Really. Another teacher. And we hadn't even won anything.

The pythagorean theorem expresses a nonintuitive relationship - that's where a lot of its power comes from.

Unfortunately, the way it is usually taught involves a formula (or two or even three depending on how it's taught) and learning which numbers to plug in where.

And it almost never sticks.

This is the lesson I use to introduce the whole thing:

The kids cut out the squares, and spend the period trying to make right triangles out of the sides of the squares.

On its own, it's a horrible lesson. It's almost impossible to tell if the triangle is really a right triangle or not, resulting in a lot of close but not quite guesses, which can be frustrating for the students. It requires me to filter out the correct solutions (there are 7 of them) for the students.

The pattern in the triplets is obvious if you get it. This year, out of 80 kids, I had one who could find it on their own without help. There isn't enough of an aha moment to make it stick.

I still teach it though.

By the labeling, and subsequent use of the squares and counting of the sides, the students learn to associate a square and it's root. It gets them to think about right triangles and the squares associated with the sides. And it gets them ready for this next sheet:

The first two triangles show off the pythagorean association. The next three allow them to find the third side on their own. (i have them add the two smaller squares while I cover the larger square with my hand. When they get to the third problem, they've forgotten that there isn't anything there.) The last three involve finding one of the smaller squares - during which my most frequently asked question of the students is: "Does it make sense to have a larger number for a smaller square?".

The final problem has a triangle without the squares - the kids get to draw them in on their own. The next couple of days involve variations on the theme, building to word problems, none of which ever see even a hint of a²+b²=c². Everything is done by first drawing squares on the triangle, which eventually disappear to be replaced by just the length of the sides and its square.
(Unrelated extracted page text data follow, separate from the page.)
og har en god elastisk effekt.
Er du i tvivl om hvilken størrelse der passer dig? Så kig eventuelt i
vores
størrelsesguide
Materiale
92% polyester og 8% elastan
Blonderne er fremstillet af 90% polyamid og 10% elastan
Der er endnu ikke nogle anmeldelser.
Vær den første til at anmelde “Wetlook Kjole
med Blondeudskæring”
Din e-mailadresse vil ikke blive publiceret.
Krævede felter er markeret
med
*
I've done the second sheet without the first, and it was a struggle, as were all of the lessons after it. They didn't understand why the squares were stuck to the triangles, or why or how to calculate the areas of the squares. That crappy first lesson with all the struggles and frustrations turns the everything after it into a feast of exploration and aha moments.

I've noticed recently that I've been doing something almost subconsciously, and I want to start doing it some more intent.
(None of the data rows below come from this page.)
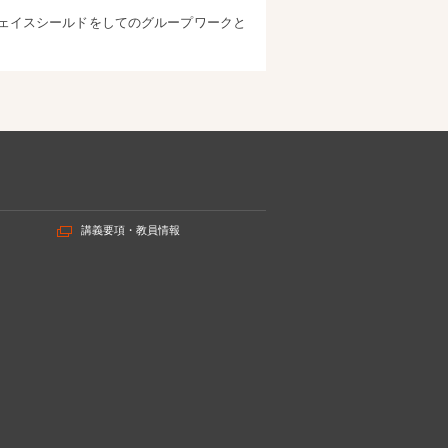
ェイスシールドをしてのグループワークと
講義要項・教員情報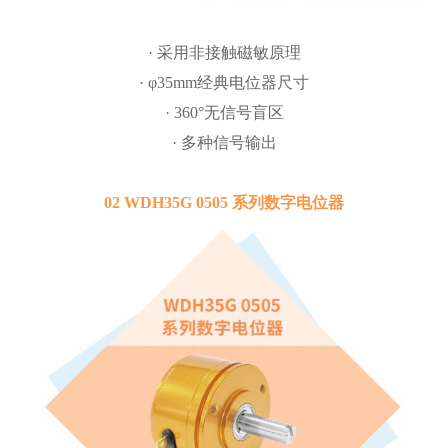
· 采用非接触磁敏原理
· φ35mm经典电位器尺寸
· 360°无信号盲区
· 多种信号输出
02 WDH35G 0505 系列数字电位器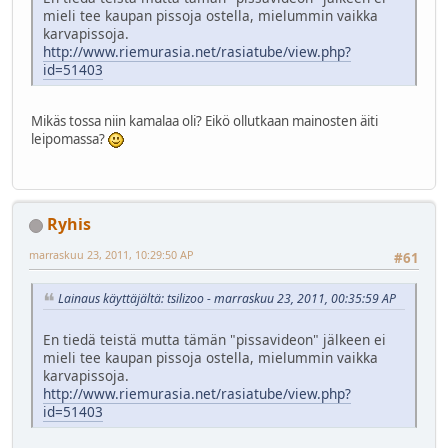
mieli tee kaupan pissoja ostella, mielummin vaikka
karvapissoja.
http://www.riemurasia.net/rasiatube/view.php?
id=51403
Mikäs tossa niin kamalaa oli? Eikö ollutkaan mainosten äiti
leipomassa?
Ryhis
marraskuu 23, 2011, 10:29:50 AP
#61
Lainaus käyttäjältä: tsilizoo - marraskuu 23, 2011, 00:35:59 AP
En tiedä teistä mutta tämän "pissavideon" jälkeen ei
mieli tee kaupan pissoja ostella, mielummin vaikka
karvapissoja.
http://www.riemurasia.net/rasiatube/view.php?
id=51403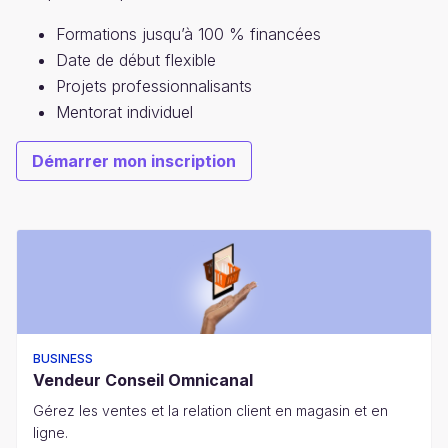
Formations jusqu’à 100 % financées
Date de début flexible
Projets professionnalisants
Mentorat individuel
Démarrer mon inscription
BUSINESS
Vendeur Conseil Omnicanal
Gérez les ventes et la relation client en magasin et en
ligne.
I've been doing this long enough that I've got an idea of where kids will get hung up, get frustrated, and quit. I haven't found a way to force them through that in situ, but what I've learned to do is give them a particular tool a couple of days or maybe a week earlier (but never a month before) that gets them through. An early example of this is the two step helper, but even that smacks too much of actual process and math.

Here's one I did a couple of months ago. I know that these kids would have difficulty translating slope and rise and run to graphs, or from graphs. They could tell it's a line, but they wouldn't be able to pick out what makes the rise, or the run.

So, before I even start with two variable equations, I had a day of drawing triangles on graph paper. They got to pick two numbers (which I conveniently decided to call the rise and the run), and had to use those numbers for the rest of the day.

I had them draw repeated triangles.

I had them draw scaled triangles.

And I had them draw flipped over triangles.

At the end of the day, they had a piece of graph paper that had a lot of parallel lines - and in particular parallel lines that were not going the same direction as their neighbors parallel lines. They learned that the rise and the run do indeed determine a unique angle, and more importantly, they learned to identify a triangle shape as being related to rise and run.

On its own, this lesson sucked. The graphs were messy, the kids thought it was stupid, and there was nothing concrete that this would ever be applicable to.

But when I taught them to graph lines a week and a half later, just about every kid could figure out the rise and run of a line drawn on a piece of graph paper, or make a line with the appropriate rise and run.